ABSTRACT

The concept and effects of the modifiable areal unit problem (Openshaw and Taylor, 1981; Openshaw, 1984) have been well documented in quantitative geography (Fotheringham and Wong, 1991; Amrhein, 1995). Fundamentally, if areal units are imposed onto a discrete geographical distribution for the purpose of data aggregation, then the resulting areal values will be conditional on the locations of the boundaries. This situation frequently arises, for example, when administrative boundaries are imposed onto the distribution of a human population. The modifiable areal unit problem comprises two separate issues, known as the scale and aggregation problems: aggregated values will vary according to the scale of aggregation, and at any given scale, will vary according to the particular boundary configuration chosen. Even the simplest real-world areal aggregation schemes present a massive number of possible alternative configurations. In conventional choropleth (shaded area) mapping, the problem is one of map interpretation (Monmonier, 1996), but in GIS applications, the implications are more complex, due to the multiple and unpredictable uses to which the area data may be put. Recognition that the problem exists leads directly to the possibility of adapting the design of areal units to provide the best configuration for any particular application. Defining and obtaining the best configuration becomes computationally intensive as the number of areas rises above very small numbers, and this chapter presents a range of research which deals with automated zone design in a GIS context.

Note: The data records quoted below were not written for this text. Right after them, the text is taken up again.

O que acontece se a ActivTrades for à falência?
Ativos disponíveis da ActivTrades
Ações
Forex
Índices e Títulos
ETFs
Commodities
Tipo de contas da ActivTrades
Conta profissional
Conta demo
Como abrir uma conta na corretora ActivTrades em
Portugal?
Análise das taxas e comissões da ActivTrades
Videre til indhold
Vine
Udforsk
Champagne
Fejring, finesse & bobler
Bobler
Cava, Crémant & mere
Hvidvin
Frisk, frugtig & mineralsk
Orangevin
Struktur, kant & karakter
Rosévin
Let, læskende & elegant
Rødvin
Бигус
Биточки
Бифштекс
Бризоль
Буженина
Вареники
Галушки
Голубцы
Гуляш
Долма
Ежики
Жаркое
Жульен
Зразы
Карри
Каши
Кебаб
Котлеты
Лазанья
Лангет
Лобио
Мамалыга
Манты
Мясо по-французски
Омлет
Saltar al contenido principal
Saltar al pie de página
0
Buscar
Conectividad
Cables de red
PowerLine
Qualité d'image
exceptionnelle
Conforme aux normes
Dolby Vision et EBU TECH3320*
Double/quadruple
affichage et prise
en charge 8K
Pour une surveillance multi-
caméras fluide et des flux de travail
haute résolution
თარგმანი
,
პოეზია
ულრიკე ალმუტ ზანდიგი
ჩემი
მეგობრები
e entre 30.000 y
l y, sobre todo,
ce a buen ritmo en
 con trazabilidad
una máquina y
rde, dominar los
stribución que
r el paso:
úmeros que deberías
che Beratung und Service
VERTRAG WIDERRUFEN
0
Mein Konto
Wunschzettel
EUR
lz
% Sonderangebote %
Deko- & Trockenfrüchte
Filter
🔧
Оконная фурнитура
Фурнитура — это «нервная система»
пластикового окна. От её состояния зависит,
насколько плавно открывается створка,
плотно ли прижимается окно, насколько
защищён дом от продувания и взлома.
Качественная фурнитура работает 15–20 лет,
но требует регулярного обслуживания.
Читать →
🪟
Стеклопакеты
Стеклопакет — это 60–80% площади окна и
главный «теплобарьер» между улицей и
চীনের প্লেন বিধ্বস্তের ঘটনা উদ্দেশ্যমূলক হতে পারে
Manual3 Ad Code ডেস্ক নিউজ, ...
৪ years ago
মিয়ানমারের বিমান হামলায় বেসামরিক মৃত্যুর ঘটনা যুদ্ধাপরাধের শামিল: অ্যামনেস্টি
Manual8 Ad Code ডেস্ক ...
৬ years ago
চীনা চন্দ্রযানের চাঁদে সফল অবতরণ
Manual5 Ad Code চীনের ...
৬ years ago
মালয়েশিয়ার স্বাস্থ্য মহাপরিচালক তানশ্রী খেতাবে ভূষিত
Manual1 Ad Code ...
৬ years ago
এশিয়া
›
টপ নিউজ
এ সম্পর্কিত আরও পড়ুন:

Despite being both geographical and computational, zone design applications do not fit neatly within the definition of geocomputation expressed by Longley (1998), for example, who identifies ‘research-led applications which emphasize process over form, dynamics over statics, and interaction over passive response’. Nevertheless, these procedures are clearly in keeping with Openshaw and Alvanides’ (1999) view of geocomputation as ‘the application of a large-scale computationally intensive approach to the problems of physical and human geography’ (p. 270).